Lipid abnormalities and oxidative modification of LDL-c may contribute to increased rates of LPO reactions (29). The findings of our study support a direct relationship between these variables since we found that total cholesterol levels were positively correlated with both TBARS and F2-isoprostanes. Moreover, we also observed significant association between TBARS and LDL-c concentrations; adjustment for BW, race, gender, age, and BMIZ did not modify the strength of this association. The results of multiple regression analysis indicate that BW and cholesterol were significantly and independently related to TBARS in the combined study population. These findings suggest that oxidative damage that can be attributed to lipid peroxidation occurs to a greater degree in the context of low birth weight.

Another surprising feature of this study was the positive correlation between F2-isoprostanes and UA levels that was observed in the entire cohort. An important consideration is how the increase in UA levels should be converged with lipid peroxidation. UA is known to act as an antioxidant and may be one of the strongest determinants of plasma antioxidative capacity (30). On the other hand, under determined pathologic circumstances this antioxidant paradoxically becomes pro-oxidant. This is demonstrated through its direct oxidation by oxygen radicals, chemical oxidation with concomitant formation of allantoin, oxonic/oxaluric acid, and parabanic acid, and urate anion free radical formation through a one-electron redox process (30).
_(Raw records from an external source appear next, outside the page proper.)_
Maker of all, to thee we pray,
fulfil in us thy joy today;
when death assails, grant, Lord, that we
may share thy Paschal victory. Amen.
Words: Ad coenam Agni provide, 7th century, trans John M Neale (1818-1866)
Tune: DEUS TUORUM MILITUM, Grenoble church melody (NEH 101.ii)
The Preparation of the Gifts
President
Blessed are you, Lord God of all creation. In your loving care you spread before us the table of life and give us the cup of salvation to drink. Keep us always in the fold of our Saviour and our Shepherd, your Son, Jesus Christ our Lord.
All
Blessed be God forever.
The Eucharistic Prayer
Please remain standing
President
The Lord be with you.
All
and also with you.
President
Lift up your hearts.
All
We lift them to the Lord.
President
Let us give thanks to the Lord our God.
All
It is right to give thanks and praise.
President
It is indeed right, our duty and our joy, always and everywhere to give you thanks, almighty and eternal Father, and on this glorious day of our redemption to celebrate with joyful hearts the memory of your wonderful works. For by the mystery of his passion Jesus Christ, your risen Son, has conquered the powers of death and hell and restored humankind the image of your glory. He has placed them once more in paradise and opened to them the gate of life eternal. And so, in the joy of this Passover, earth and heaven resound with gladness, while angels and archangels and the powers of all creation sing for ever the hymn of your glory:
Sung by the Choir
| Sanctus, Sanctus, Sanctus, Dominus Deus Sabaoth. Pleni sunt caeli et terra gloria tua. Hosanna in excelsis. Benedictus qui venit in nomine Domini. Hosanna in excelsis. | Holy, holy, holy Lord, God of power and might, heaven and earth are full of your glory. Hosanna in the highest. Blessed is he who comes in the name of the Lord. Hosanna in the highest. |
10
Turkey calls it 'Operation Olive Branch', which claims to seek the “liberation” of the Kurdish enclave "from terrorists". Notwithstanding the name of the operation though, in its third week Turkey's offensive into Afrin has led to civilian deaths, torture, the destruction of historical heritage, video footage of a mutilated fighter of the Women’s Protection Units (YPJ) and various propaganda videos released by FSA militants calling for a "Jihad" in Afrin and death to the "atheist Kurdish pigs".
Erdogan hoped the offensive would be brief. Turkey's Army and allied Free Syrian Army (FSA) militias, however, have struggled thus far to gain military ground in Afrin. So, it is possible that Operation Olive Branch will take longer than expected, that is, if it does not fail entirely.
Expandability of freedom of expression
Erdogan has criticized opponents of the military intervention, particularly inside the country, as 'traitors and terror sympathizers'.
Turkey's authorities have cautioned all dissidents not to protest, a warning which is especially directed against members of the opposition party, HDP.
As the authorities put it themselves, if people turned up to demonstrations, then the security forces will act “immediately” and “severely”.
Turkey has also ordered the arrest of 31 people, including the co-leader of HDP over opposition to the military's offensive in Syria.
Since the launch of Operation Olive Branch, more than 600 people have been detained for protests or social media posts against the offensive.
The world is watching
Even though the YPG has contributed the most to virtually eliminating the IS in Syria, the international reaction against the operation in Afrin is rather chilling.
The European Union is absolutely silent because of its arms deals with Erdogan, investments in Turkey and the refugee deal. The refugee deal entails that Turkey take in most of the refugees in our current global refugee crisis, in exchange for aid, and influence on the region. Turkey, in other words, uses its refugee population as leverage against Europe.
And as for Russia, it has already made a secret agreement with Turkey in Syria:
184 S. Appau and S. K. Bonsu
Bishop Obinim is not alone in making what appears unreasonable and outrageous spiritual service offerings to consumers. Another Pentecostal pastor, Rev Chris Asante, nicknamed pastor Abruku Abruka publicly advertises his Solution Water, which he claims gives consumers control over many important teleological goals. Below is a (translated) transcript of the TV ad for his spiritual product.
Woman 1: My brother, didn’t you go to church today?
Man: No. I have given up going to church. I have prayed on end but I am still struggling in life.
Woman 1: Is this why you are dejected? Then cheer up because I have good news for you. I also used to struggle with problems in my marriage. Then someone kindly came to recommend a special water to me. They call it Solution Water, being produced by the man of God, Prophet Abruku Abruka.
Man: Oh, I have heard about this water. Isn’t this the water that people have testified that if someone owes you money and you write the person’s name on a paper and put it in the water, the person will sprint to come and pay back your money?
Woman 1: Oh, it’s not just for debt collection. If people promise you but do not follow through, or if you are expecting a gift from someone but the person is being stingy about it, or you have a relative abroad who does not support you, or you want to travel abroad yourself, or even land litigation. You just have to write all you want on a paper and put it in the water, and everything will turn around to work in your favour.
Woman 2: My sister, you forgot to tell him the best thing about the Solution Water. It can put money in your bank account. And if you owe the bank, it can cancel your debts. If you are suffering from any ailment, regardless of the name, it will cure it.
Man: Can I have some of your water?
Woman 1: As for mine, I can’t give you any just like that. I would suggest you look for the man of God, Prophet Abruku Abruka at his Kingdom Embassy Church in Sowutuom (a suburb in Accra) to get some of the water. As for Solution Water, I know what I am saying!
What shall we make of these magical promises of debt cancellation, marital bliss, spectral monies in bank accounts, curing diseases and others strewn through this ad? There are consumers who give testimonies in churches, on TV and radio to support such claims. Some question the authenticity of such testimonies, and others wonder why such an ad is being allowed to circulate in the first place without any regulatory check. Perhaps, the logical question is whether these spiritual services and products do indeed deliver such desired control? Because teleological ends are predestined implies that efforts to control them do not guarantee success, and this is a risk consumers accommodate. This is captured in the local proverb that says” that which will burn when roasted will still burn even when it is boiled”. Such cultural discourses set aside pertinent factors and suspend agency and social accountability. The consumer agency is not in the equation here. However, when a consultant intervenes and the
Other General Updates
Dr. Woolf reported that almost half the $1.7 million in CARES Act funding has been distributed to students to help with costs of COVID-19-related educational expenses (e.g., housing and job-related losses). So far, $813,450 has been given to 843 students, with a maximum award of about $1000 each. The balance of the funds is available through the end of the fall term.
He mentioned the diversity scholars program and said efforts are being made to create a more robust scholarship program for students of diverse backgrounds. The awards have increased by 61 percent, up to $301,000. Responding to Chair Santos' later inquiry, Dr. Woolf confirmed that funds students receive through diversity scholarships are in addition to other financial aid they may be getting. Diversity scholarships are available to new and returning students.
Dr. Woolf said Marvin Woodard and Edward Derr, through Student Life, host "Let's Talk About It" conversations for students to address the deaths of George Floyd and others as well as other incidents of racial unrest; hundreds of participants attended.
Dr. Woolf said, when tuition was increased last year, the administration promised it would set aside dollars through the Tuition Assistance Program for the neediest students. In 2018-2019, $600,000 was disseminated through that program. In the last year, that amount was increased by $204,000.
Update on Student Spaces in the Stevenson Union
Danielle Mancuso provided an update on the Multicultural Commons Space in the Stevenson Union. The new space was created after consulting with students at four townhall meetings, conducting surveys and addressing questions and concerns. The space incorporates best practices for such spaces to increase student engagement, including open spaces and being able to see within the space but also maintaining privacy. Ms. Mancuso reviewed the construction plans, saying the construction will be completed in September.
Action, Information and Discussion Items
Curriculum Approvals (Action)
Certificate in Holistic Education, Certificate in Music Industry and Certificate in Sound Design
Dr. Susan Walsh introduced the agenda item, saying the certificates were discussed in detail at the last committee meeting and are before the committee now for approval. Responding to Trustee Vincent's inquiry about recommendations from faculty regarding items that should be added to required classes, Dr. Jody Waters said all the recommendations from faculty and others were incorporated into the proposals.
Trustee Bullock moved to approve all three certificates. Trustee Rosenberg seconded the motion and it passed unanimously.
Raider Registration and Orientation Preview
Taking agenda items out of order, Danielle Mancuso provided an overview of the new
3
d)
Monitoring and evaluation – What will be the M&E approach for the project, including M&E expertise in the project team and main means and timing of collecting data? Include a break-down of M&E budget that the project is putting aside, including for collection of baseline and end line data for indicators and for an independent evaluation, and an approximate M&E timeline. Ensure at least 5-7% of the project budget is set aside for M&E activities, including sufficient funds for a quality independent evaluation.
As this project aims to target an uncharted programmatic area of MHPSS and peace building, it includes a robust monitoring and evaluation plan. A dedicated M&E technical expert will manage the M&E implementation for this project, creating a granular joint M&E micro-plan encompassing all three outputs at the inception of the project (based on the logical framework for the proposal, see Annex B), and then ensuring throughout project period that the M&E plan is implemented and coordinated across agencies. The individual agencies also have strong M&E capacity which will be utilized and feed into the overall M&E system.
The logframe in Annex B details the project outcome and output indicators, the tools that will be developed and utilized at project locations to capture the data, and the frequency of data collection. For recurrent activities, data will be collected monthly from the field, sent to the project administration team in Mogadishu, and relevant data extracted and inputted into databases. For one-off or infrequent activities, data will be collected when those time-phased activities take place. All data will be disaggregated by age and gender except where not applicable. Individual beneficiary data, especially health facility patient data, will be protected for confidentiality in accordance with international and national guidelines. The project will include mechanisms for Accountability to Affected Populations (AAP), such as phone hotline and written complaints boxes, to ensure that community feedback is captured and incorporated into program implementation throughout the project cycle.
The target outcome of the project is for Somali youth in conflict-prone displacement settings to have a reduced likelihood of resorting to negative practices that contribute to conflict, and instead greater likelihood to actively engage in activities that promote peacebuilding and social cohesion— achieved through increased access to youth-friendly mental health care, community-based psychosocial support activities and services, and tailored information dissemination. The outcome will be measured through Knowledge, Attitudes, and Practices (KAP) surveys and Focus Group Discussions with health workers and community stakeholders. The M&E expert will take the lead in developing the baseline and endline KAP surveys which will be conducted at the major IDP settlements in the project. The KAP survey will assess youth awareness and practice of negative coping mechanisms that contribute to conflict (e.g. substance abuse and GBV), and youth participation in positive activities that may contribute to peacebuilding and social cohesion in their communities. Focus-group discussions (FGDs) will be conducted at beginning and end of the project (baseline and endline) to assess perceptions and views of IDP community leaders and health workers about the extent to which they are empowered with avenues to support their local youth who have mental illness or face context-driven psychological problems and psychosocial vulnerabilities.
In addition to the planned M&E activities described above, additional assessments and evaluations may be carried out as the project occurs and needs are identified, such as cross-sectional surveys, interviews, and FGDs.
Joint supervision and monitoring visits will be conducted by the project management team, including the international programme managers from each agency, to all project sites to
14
There is evidence that increased UA levels could have pro-oxidant effects and hence promote lipid oxidation in vascular tissue. It has been suggested that urate anion reacts with a polyunsaturated fatty acid leading to the formation of a lipid radical that, in the presence of molecular oxygen, would generate a lipid peroxyl radical, thus propagating LPO within the LDL-c particle (31). Although it is unknown whether circulating LDL-c might represent a source of augmented urinary F2-isoprostanes, studies have demonstrated that F2-isoprostanes is formed in LDL-c when it is oxidized in vitro (31).

Finally, we found that systolic blood pressure was marginally and positively associated with TBARS levels in race- and gender-adjusted models, but not in a multivariable stepwise model where BW as well as age emerged as significant predictors of blood pressure. A number of experimental studies have found strong positive association between a marker of oxidative stress and hypertension. However, these relationships may only apply to certain hypertensive states such as those associated with high renin levels or salt sensitivity (32,33). On the other hand, in human beings the determinants of blood pressure are likely multifactorial, thus the specific proportion of cases with oxidative stress–mediated hypertension may be too small to drive a significant association between these variables.

The community-based sample and adjustment for socioeconomic status and other confounders strengthen the findings of our investigation. Potential limitations of our study include the relatively small sample size of children studied and the predominant black race among SGA children that limit the generalizability of our results to other populations.

In summary, the current study revealed that there is evidence of oxidative stress in SGA children as evidenced by increased lipid peroxidation. In contrast, increases in erythrocyte SOD activity was also seen in these children. Although our study did not allow us to identify a mechanism for the increased oxidative status found in children a decade after the insult caused by adverse fetal life, these observations contribute to a better understanding of the link between birth weight and later development of disease and has implications in determining health risks in children.